Find the following limit:
lim_(x->infinity) x/(2-cos(x))
Applying the quotient rule, write lim_(x->infinity) x/(2-cos(x)) as (lim_(x->infinity) x)/(lim_(x->infinity) (2-cos(x))):
(lim_(x->infinity) x)/(lim_(x->infinity) (2-cos(x)))
The limit of a difference is the difference of the limits:
(lim_(x->infinity) x)/lim_(x->infinity) 2-lim_(x->infinity) cos(x)

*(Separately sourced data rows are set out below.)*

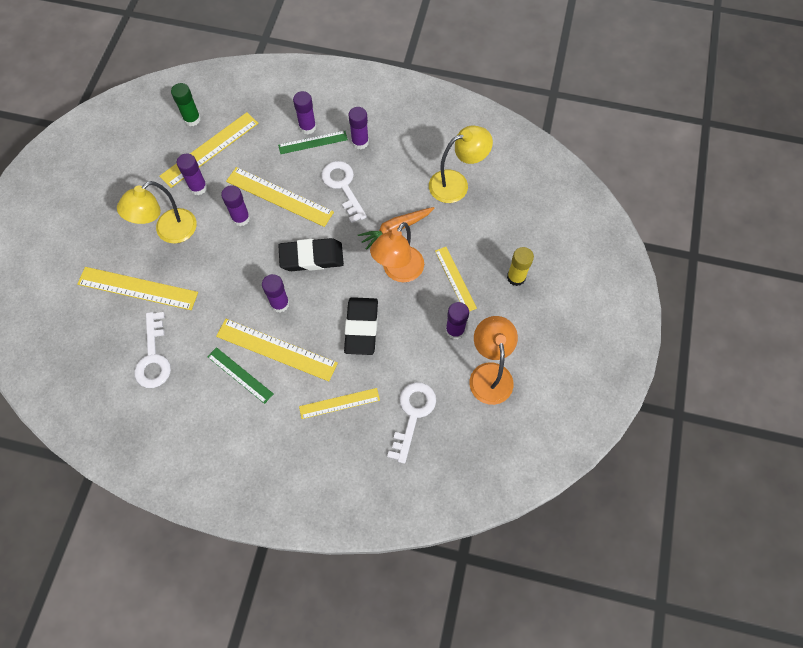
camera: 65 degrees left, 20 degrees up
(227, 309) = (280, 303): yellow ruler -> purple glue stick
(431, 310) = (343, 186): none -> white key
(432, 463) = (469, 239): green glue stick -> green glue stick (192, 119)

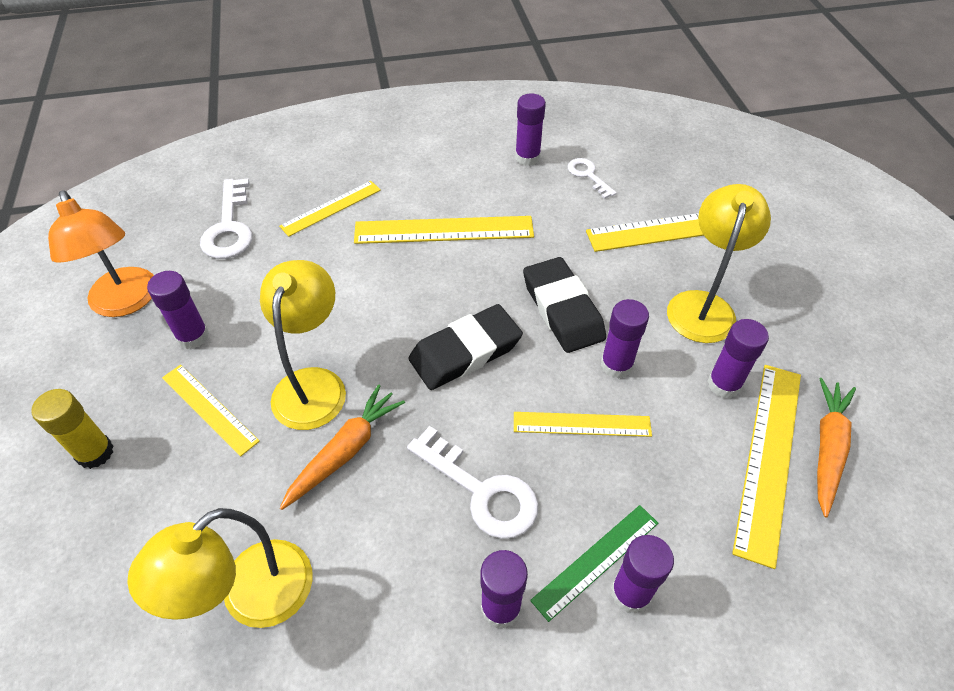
camera: 155 degrees right, 15 degrees down
(153, 357) = (588, 175): white key -> white key, size x0.59
(181, 143) = (827, 448): none -> orange carrot
(192, 119) = (857, 504): green glue stick -> none
(240, 375) = (472, 193): green ruler -> none
(279, 196) = (582, 424): yellow ruler -> yellow ruler, size x0.62
(280, 303) = (473, 278): purple glue stick -> purple glue stick (527, 157)
(361, 327) = (339, 291): black eraser -> black eraser (562, 309)
(398, 271) = (313, 384): orange lamp -> yellow lamp

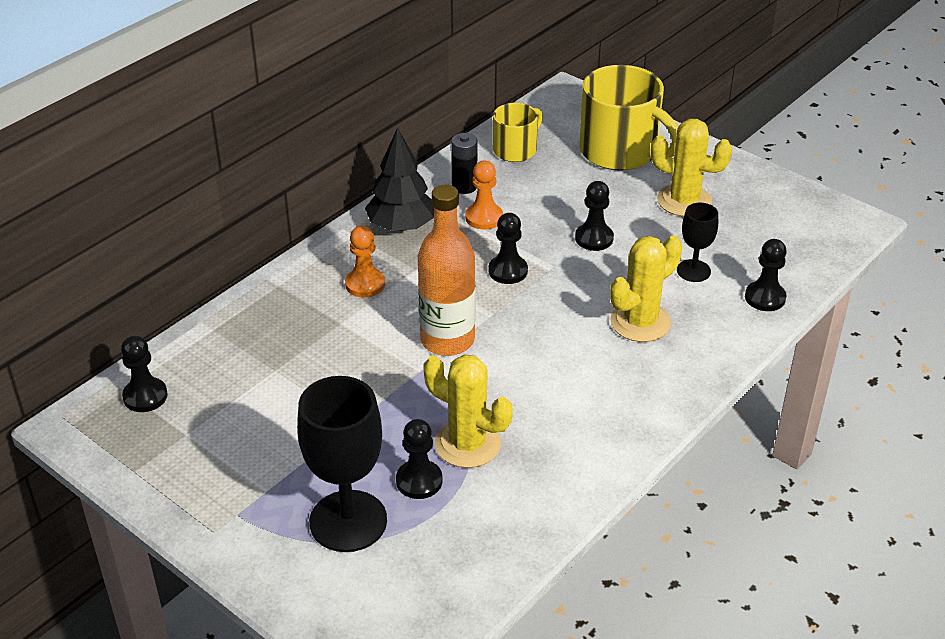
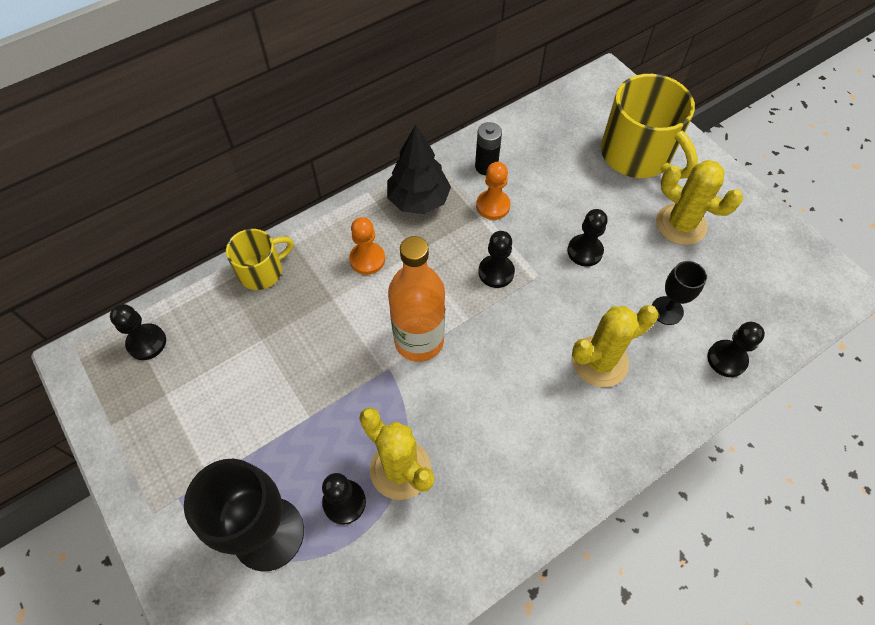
camera: 15 degrees right, 20 degrees up
(516, 150) = (543, 134): yellow mug -> yellow mug (262, 271)

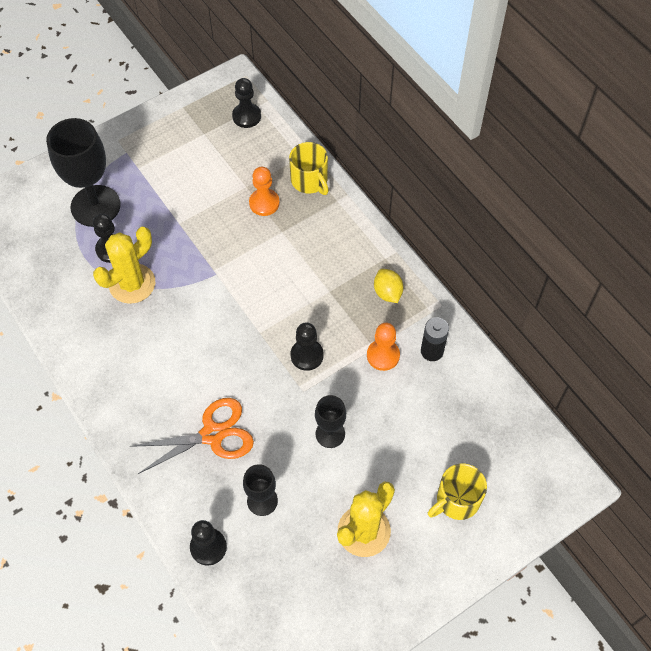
camera: 90 degrees right, 0 degrees up
(367, 259) = (321, 254): orange pawn -> orange pawn (264, 203)
(418, 200) = (387, 293): black tree -> yellow lemon
(419, 341) = (240, 295): orange bottle -> none
(585, 251) = (330, 434): black pawn -> black goblet
(599, 361) = (212, 435): yellow cactus -> orange scissors
(637, 155) = (456, 500): yellow mug -> yellow mug, size x0.57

Using the fact that cosine is a continuous function, write lim_(x->infinity) cos(x) as cos(lim_(x->infinity) x):
(lim_(x->infinity) x)/(lim_(x->infinity) 2-cos(lim_(x->infinity) x))
lim_(x->infinity) x = infinity:
(lim_(x->infinity) x)/(lim_(x->infinity) 2-cos(infinity))
cos(infinity) = -1 to 1:
(lim_(x->infinity) x)/lim_(x->infinity) 2--1 to 1
Since 2 is constant, lim_(x->infinity) 2 = 2:
(lim_(x->infinity) x)/(2--1 to 1)
2--1 to 1 = 1 to 3:
(lim_(x->infinity) x)/1 to 3
lim_(x->infinity) x = infinity:
infinity/(1 to 3)
infinity/(1 to 3) = infinity:
Answer: | infinity
+128475 Look att he graph of the function, here.......https://www.desmos.com/calculator/m8gxiqxa9c
Would it be more accurate to say that the limit does not exist.......since the function "ping-pongs" between values defined by two non-parallel lines as x approaches infinity ???
Anyone else have any thoughts about this question ????
CPhill: Just plugged it into WolframAlpha and it also gives infinity????!!!!!!!!.